WHEN WIDOW DAVENTRY LEFT, I lay back down, and in the closeness of the hiding place, I held the cross of lead before my eyes. Though I could see nothing, I stared at it.
As I did, I began to see how my new knowledge made sense of the way my mother and I had lived for so many years.
Her words about my father. Few and bitter.
Father Quinel’s saying she could read and write, but never revealing it to me.
The way people in Stromford Village looked upon us as different.
Aycliffe treating us with such contempt.
Her calling me “Asta’s son,” since I was all she had, and that was all she could say. But all the same, christening me secretly with my father’s name.
No wonder she sometimes clung to me, and just as oft thrust me away. I was her life. She cared for me. Yet I was the cause of her destruction.
Thus we were foreigners to Stromford. Unwanted prisoners.
Then, the courier had arrived with his document, probably to announce the impending death of Lord Furnival. His protection—such as it was—was removed.
Only then did the words I heard in the forest make sense:
“And am I to act immediately?”
“It’s her precise command. Are you not her kin?
Do you not see the consequences if you don’t?”

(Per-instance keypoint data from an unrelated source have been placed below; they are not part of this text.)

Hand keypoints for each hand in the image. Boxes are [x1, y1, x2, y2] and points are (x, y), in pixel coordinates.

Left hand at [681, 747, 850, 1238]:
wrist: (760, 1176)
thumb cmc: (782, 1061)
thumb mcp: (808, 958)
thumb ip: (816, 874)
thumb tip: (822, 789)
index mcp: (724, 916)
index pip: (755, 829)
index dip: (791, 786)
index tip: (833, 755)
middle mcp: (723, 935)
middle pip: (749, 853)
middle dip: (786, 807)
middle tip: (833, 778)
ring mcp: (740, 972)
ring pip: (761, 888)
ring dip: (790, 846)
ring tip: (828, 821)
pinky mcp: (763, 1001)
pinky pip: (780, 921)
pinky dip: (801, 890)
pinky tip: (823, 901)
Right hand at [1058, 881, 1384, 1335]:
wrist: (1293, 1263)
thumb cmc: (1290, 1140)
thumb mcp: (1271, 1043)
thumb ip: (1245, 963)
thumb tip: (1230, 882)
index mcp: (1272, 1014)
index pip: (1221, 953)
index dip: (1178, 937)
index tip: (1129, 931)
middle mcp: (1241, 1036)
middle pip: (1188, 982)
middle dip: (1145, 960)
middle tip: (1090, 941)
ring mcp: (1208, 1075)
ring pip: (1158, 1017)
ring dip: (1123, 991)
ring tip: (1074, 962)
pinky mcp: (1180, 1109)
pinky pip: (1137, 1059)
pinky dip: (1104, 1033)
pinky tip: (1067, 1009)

“A great danger to us all.”
The her was Lady Furnival.
To say I had stolen money was merely Aycliffe’s excuse to declare me a wolf’s head. He sought to kill me because of who I was. No, not who I was, but who my father and mother were. For me—as Widow Daventry had said—they cared not so much as a rooster’s tooth.
Father Quinel must have known the truth. And he was killed. Again, Aycliffe’s hand.

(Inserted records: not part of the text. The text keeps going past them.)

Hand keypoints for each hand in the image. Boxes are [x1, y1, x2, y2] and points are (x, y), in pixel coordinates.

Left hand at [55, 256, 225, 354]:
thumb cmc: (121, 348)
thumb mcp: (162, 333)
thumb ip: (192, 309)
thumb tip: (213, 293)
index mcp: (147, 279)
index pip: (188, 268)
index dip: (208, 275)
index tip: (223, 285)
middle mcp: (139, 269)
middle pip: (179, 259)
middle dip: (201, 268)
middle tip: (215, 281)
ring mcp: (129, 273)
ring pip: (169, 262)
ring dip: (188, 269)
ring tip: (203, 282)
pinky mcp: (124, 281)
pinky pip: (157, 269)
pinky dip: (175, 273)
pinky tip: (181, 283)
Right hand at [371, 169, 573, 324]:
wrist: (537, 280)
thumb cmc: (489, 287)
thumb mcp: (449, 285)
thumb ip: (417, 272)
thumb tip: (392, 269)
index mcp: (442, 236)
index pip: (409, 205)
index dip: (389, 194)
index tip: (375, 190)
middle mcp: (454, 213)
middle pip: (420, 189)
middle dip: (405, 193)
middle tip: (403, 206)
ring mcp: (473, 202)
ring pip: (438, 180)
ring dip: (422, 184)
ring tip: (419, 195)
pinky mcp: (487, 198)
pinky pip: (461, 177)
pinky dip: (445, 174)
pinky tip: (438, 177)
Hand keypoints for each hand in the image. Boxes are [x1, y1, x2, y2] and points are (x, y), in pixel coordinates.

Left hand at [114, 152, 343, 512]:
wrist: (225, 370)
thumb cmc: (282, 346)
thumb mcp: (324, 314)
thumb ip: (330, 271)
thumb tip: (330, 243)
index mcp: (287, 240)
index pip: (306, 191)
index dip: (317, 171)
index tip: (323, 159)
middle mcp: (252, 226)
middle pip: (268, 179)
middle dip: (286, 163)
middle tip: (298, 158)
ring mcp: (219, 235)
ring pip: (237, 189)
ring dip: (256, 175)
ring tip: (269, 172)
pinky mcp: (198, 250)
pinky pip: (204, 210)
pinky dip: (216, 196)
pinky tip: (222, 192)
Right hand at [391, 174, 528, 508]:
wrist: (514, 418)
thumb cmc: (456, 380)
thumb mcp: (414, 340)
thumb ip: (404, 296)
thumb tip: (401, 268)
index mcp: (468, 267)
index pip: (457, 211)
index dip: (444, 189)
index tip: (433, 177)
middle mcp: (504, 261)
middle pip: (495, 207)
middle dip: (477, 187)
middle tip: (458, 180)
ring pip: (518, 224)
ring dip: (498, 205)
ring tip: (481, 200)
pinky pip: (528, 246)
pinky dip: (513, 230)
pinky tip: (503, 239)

And Bear came to know it but didn’t tell me. He was shielding me from the poison in my blood.
Now he had been taken, most likely to be killed. All because of me.
No, I had to remind myself. Not because of me, or anything I’d done, but because I was—Lord Furnival’s son. The only question was, now that I knew who I was, what should I do?
Because it was clear to me that they had taken Bear to get at me.